-- DATA follows --

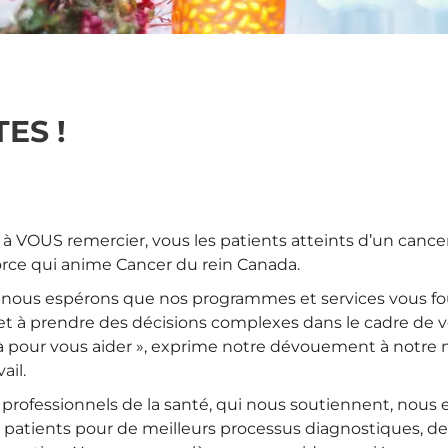
ES !
 VOUS remercier, vous les patients atteints d’un cancer du
orce qui anime Cancer du rein Canada.
 et nous espérons que nos programmes et services vous fo
c et à prendre des décisions complexes dans le cadre de v
pour vous aider », exprime notre dévouement à notre mis
ail.
rofessionnels de la santé, qui nous soutiennent, nous 
 patients pour de meilleurs processus diagnostiques, de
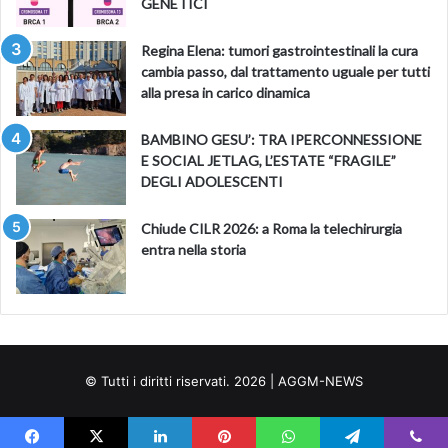
GENETICI
Regina Elena: tumori gastrointestinali la cura
cambia passo, dal trattamento uguale per tutti
alla presa in carico dinamica
BAMBINO GESU’: TRA IPERCONNESSIONE
E SOCIAL JETLAG, L’ESTATE “FRAGILE”
DEGLI ADOLESCENTI
Chiude CILR 2026: a Roma la telechirurgia
entra nella storia
© Tutti i diritti riservati. 2026 | AGGM-NEWS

-- DATA concluded --

» **REQUIRED WORK**
Which lines of the records above hold the word "patients"? Copy each one out.

» **ANSWER TO THIS PROBLEM**
 VOUS remercier, vous les patients atteints d’un cancer du
 patients pour de meilleurs processus diagnostiques, de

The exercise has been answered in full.